▸ WHAT IS BEING ASKED: Look below for the line containing "middle dip: (235, 218)"; from there through the line containing "thumb cmc: (223, 242)", both lines included, please set down each line exactly and nothing else.

▸ MATERIAL FOR THE TASK:

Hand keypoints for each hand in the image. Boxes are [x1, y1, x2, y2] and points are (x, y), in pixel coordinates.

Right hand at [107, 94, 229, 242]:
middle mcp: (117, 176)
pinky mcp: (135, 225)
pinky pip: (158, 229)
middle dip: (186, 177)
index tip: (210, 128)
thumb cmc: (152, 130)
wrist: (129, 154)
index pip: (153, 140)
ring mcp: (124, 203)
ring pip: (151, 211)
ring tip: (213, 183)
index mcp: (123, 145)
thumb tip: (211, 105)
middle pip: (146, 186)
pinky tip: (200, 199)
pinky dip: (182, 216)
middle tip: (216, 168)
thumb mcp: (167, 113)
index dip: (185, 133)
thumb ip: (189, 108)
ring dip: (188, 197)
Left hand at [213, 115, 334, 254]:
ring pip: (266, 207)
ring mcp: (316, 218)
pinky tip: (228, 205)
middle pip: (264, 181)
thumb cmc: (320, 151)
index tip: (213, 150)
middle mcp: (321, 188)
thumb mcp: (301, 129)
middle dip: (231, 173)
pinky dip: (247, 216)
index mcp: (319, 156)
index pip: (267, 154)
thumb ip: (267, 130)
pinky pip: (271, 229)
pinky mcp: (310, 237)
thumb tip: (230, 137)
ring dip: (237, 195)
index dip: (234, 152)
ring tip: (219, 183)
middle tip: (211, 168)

==

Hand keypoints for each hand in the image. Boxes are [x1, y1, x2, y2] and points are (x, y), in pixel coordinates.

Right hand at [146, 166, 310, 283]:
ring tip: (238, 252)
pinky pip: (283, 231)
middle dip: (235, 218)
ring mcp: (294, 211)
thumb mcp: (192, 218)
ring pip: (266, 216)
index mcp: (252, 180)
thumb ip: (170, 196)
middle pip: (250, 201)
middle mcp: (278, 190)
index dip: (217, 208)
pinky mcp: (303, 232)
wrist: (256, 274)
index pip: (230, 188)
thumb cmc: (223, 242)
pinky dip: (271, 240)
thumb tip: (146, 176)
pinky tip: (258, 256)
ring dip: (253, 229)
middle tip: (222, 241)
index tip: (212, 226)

▸ RESPONSE BELOW:
middle dip: (235, 218)
ring mcp: (294, 211)
thumb mcp: (192, 218)
ring pip: (266, 216)
index mcp: (252, 180)
thumb ip: (170, 196)
middle pip: (250, 201)
middle mcp: (278, 190)
index dip: (217, 208)
pinky mcp: (303, 232)
wrist: (256, 274)
index pip: (230, 188)
thumb cmc: (223, 242)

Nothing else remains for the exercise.